Thursday, 14 July 2011 at 12:33, Bloomberg

The Reserve Bank of India may raise rates even after latest terrorist attack in Mumbai, economists said. (REUTERS)
India’s inflation accelerated to 9.44 percent in June, adding pressure on the central bank to extend its longest stretch of interest-rate increases in a decade. Bonds pared gains.
The benchmark wholesale-price index rose from 9.06 per cent in May, the commerce ministry said in a statement in New Delhi today. The median estimate of 28 economists in a Bloomberg News survey was for a 9.68 per cent increase.
The Reserve Bank of India may raise rates this month even after Mumbai was hit yesterday by the biggest terrorist attack since November 2008, economists said. India has persisted with monetary tightening, while neighbors from Malaysia to Indonesia refrained from raising rates in July on concern that Europe’s debt crisis and slowing US growth will hurt Asian economies.
“The central bank’s stance will be governed by inflation,” Shubhada Rao, chief economist at Mumbai-based Yes Bank Ltd, said before the report. “These attacks are unlikely to have any material impact on the economy.”
She predicted the central bank will increase its repurchase rate by a quarter of a percentage point to 7.75 per cent in the next policy announcement on July 26. The Reserve Bank has raised borrowing costs 10 times since the start of 2010.
The yield on the 7.80 per cent note due in April 2021 was at 8.27 per cent as of 12:14pm, compared with 8.26 per cent before the report was published. The Bombay Stock Exchange’s Sensitive Index fell 0.1 percent and the rupee was little changed at 44.54 against the dollar.
Three bomb blasts in Mumbai yesterday killed at least 17 people and injured 131 others, according to a statement from the home ministry. Yesterday’s attack is the first in the nation’s financial capital since Pakistani gunmen killed about 160 people in 2008.
Inflation in India may have accelerated in June, Finance Minister Pranab Mukherjee signaled after the government raised diesel costs last month for the first time in a year.
Prime Minister Manmohan Singh’s government on June 24 allowed state-run refiners including Indian Oil Corp to increase diesel prices by 3 rupees (7 cents) a liter, kerosene by 2 rupees a liter and cooking gas by 50 rupees for every 14.2 kilogramme bottle. The decision was aimed at reducing subsidies and helping limit losses at companies selling fuels below cost.
“The fuel price hike is yet to seep into the economy,” said Indranil Pan, chief economist at Kotak Mahindra Bank Ltd in Mumbai. “Inflation will remain in double digits until November as its impact plays out.”
He expects the Reserve Bank to increase borrowing costs by a quarter point this month.
By contrast, Federal Reserve Chairman Ben S Bernanke yesterday signaled the central bank has more tools for monetary easing should the US economy weaken.
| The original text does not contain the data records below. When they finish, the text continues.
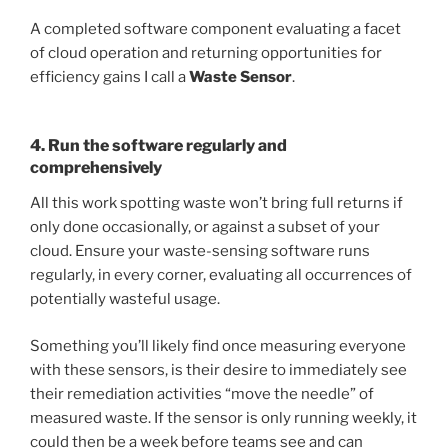
A completed software component evaluating a facet
of cloud operation and returning opportunities for
efficiency gains I call a
Waste Sensor
.
4. Run the software regularly and
comprehensively
All this work spotting waste won’t bring full returns if
only done occasionally, or against a subset of your
cloud. Ensure your waste-sensing software runs
regularly, in every corner, evaluating all occurrences of
potentially wasteful usage.
Something you’ll likely find once measuring everyone
with these sensors, is their desire to immediately see
their remediation activities “move the needle” of
measured waste. If the sensor is only running weekly, it
could then be a week before teams see and can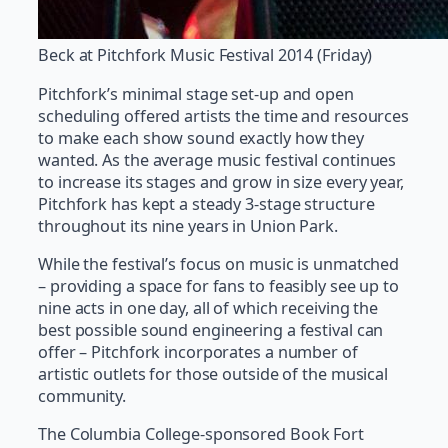
Beck at Pitchfork Music Festival 2014 (Friday)
Pitchfork’s minimal stage set-up and open
scheduling offered artists the time and resources
to make each show sound exactly how they
wanted. As the average music festival continues
to increase its stages and grow in size every year,
Pitchfork has kept a steady 3-stage structure
throughout its nine years in Union Park.
While the festival’s focus on music is unmatched
– providing a space for fans to feasibly see up to
nine acts in one day, all of which receiving the
best possible sound engineering a festival can
offer – Pitchfork incorporates a number of
artistic outlets for those outside of the musical
community.
The Columbia College-sponsored Book Fort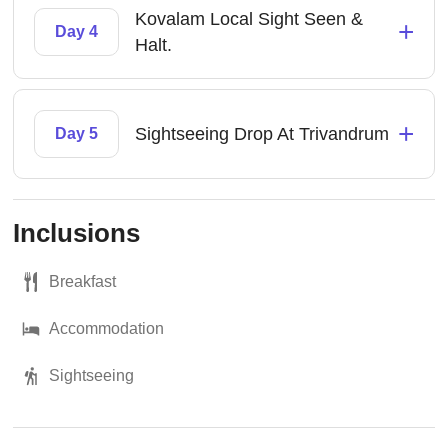
Kovalam Local Sight Seen &
+
Day 4
Halt.
+
Sightseeing Drop At Trivandrum
Day 5
Inclusions
Breakfast
Accommodation
Sightseeing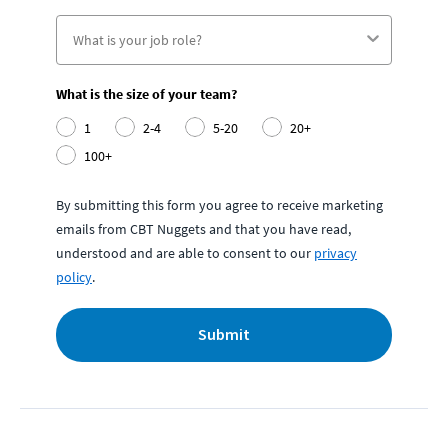
What is the size of your team?
1
2-4
5-20
20+
100+
By submitting this form you agree to receive marketing
emails from CBT Nuggets and that you have read,
understood and are able to consent to our
privacy
policy
.
Submit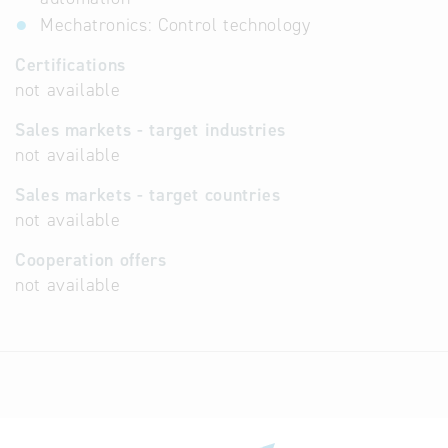
Mechatronics: Control technology
Certifications
not available
Sales markets - target industries
not available
Sales markets - target countries
not available
Cooperation offers
not available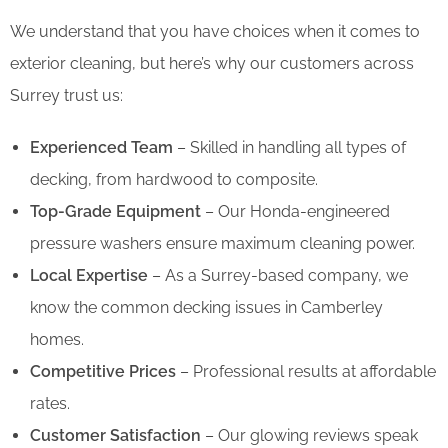
We understand that you have choices when it comes to
exterior cleaning, but here’s why our customers across
Surrey trust us:
Experienced Team
– Skilled in handling all types of
decking, from hardwood to composite.
Top-Grade Equipment
– Our Honda-engineered
pressure washers ensure maximum cleaning power.
Local Expertise
– As a Surrey-based company, we
know the common decking issues in Camberley
homes.
Competitive Prices
– Professional results at affordable
rates.
Customer Satisfaction
– Our glowing reviews speak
Economic growth in the US slowed to a 1.9 per cent annual pace in the first quarter from 3.1 per cent in the previous three months.
In Europe, Ireland joined Portugal and Greece as the third euro-area nation to have its credit rating reduced to below investment grade as Moody’s Investors Service cut its rating to Ba1 this week, while European Union finance ministers struggle to contain the region’s sovereign debt crisis.
Curbing inflation is the top agenda for India’s policy makers as price gains erode spending power in a nation where the World Bank estimates more than three-quarters of the people live on less than $2 a day.
Reserve Bank Governor Duvvuri Subbarao said last month that “domestic inflation risks remain high,” and that “some short- run deceleration in growth may be unavoidable in bringing inflation under control.” India’s economy may grow “around eight per cent” in the year through March from 8.5 percent in the previous 12 months, he estimated.
India’s industrial production rose 5.6 per cent in May from a year earlier, the least since August 2010, the Central Statistical Office said this week.
“From the perspective of the central bank, their role is still to try to contain inflation from getting out of hand regardless of the episode,” David Cohen, a Singapore-based economist for Action Economics, who previously worked at the US Federal Reserve, said referring to yesterday’s attacks.